The answer to that depends on several factors. Here are a few:
How much debt do you have, and how serious is your problem?
Do you have access to money you could offer your creditors?
What is your income tax bracket?
Are you willing to file bankruptcy?
Can you handle the stress of collection calls?
Is your credit score high, or has it already been damaged?
The reason to consider these factors is that consumers who are not in deep financial trouble usually have less drastic options available – like debt consolidation. And consumers who are entirely insolvent or are facing lawsuits may find bankruptcy the best choice. High earners in the top tax bracket pay more tax on forgiven debt than those in lower brackets.
If you’re on the fence, you can contact a debt consultant at a debt settlement company who is trained to answer your questions and help you calculate the cost of debt settlement. Only if you know the cost can you decide if debt settlement is “worth it.”

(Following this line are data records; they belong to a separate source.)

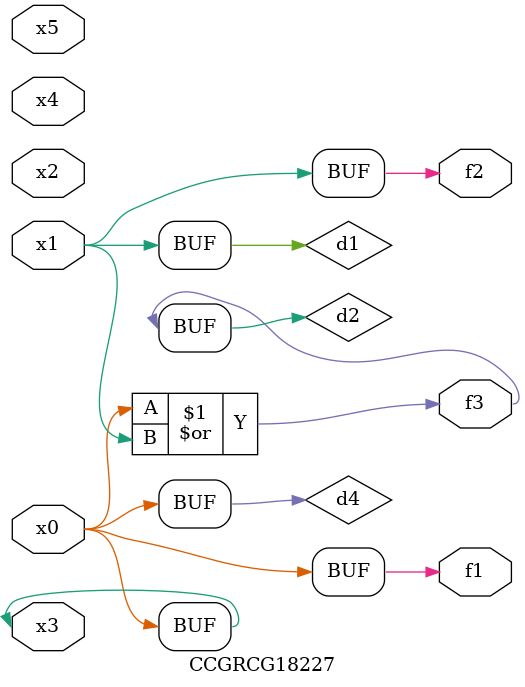
<source format=v>
module CCGRCG18227(
	input x0, x1, x2, x3, x4, x5,
	output f1, f2, f3
);

	wire d1, d2, d3, d4;

	and (d1, x1);
	or (d2, x0, x1);
	nand (d3, x0, x5);
	buf (d4, x0, x3);
	assign f1 = d4;
	assign f2 = d1;
	assign f3 = d2;
endmodule

</source>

Is debt consolidation a good idea?
Debt consolidation involves combining multiple debts, typically at a lower interest rate. It can simplify payments and sometimes reduce the cost of your debt. Debt consolidation could be a good idea if it’s part of a wider debt repayment plan and you're able to qualify for a new loan with better terms.
When is a debt consolidation loan a bad idea?
You should never take a debt consolidation loan if you have an overspending problem. Many people overspend for different reasons – ignorance, not having a budget, or shopping addictions can get you into debt before you know it. You need to address the cause of your spending before taking on more debt to consolidate your balances.
Learn how debt works and why it's costly to carry credit card balances. Get help with budgeting from a personal finance pro or a credit counselor. Tackle shopping addictions with a mental health provider. Debt consolidation can fail spectacularly if you don’t stop spending more than you earn first.